▶ Job item
Print the line containing "memastikan sokongan kepada Umno-BN di kerusi" and each line after it to the end of the material below. Print nothing else.

---------------

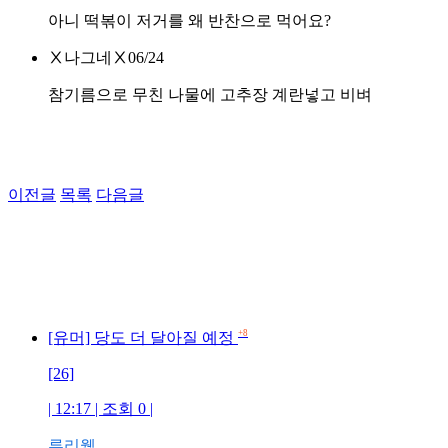
아니 떡볶이 저거를 왜 반찬으로 먹어요?
Ⅹ나그네Ⅹ
06/24
참기름으로 무친 나물에 고추장 계란넣고 비벼
이전글
목록
다음글
+8
[유머] 당도 더 달아질 예정
[26]
| 12:17 | 조회 0 |
루리웹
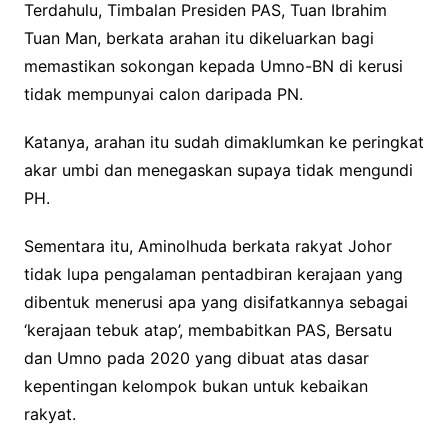
Terdahulu, Timbalan Presiden PAS, Tuan Ibrahim
Tuan Man, berkata arahan itu dikeluarkan bagi
memastikan sokongan kepada Umno-BN di kerusi
tidak mempunyai calon daripada PN.
Katanya, arahan itu sudah dimaklumkan ke peringkat
akar umbi dan menegaskan supaya tidak mengundi
PH.
Sementara itu, Aminolhuda berkata rakyat Johor
tidak lupa pengalaman pentadbiran kerajaan yang
dibentuk menerusi apa yang disifatkannya sebagai
‘kerajaan tebuk atap’, membabitkan PAS, Bersatu
dan Umno pada 2020 yang dibuat atas dasar
kepentingan kelompok bukan untuk kebaikan
rakyat.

---------------

▶ Result of this task
memastikan sokongan kepada Umno-BN di kerusi
tidak mempunyai calon daripada PN.
Katanya, arahan itu sudah dimaklumkan ke peringkat
akar umbi dan menegaskan supaya tidak mengundi
PH.
Sementara itu, Aminolhuda berkata rakyat Johor
tidak lupa pengalaman pentadbiran kerajaan yang
dibentuk menerusi apa yang disifatkannya sebagai
‘kerajaan tebuk atap’, membabitkan PAS, Bersatu
dan Umno pada 2020 yang dibuat atas dasar
kepentingan kelompok bukan untuk kebaikan
rakyat.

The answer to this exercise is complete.